LISTED RECORDS:

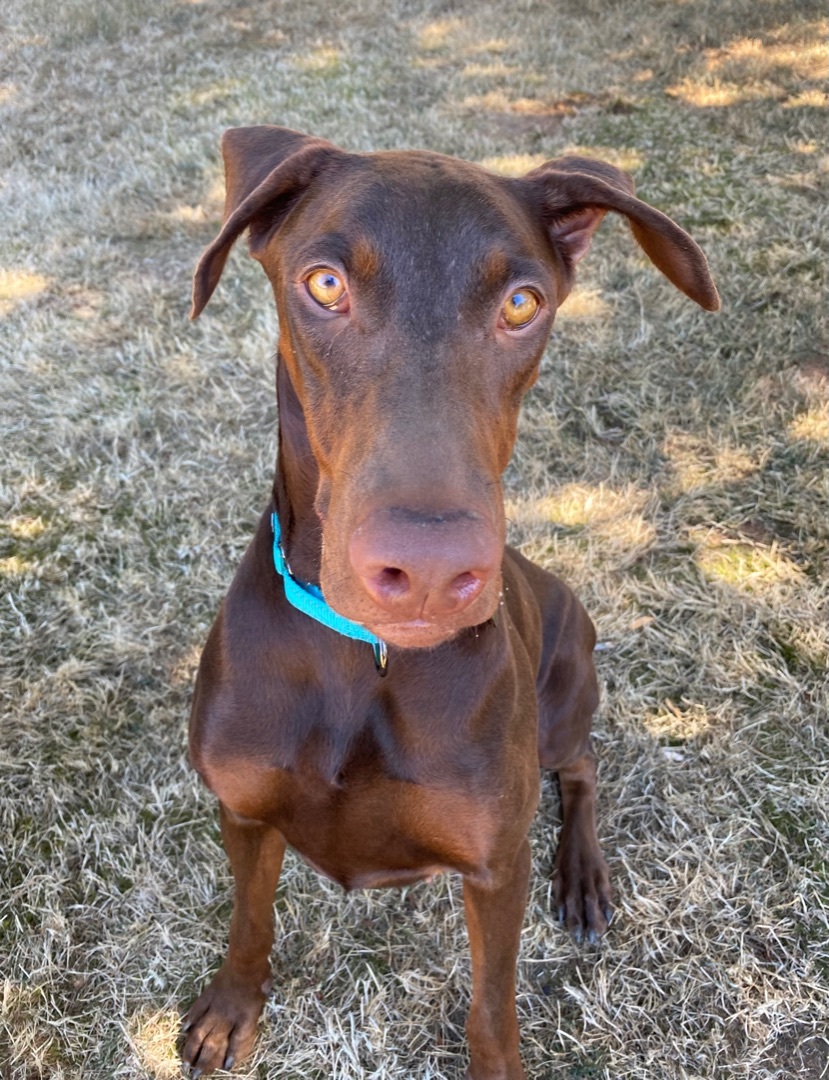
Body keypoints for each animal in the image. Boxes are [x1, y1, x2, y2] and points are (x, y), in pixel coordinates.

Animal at [181, 122, 716, 1075]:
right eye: (325, 283)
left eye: (522, 303)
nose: (429, 569)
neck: (364, 658)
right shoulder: (242, 808)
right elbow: (249, 922)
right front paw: (232, 1007)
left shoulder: (494, 864)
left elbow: (491, 1008)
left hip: (566, 693)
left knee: (580, 769)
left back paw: (583, 875)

THE TASK: Retype the data word for word and keep the pictures out of it.

EXERCISE RESPONSE:
Body keypoints for each animal in the image. Boxes are [x1, y1, x2, y2] and points are (x, y), in pixel coordinates.

Animal at [181, 122, 716, 1075]:
right eye: (325, 283)
left eye: (522, 303)
nose: (429, 569)
neck: (364, 658)
right shoulder: (242, 808)
right elbow: (249, 922)
right front paw: (232, 1007)
left shoulder: (494, 864)
left elbow: (491, 1008)
left hip: (566, 693)
left knee: (580, 769)
left back paw: (583, 875)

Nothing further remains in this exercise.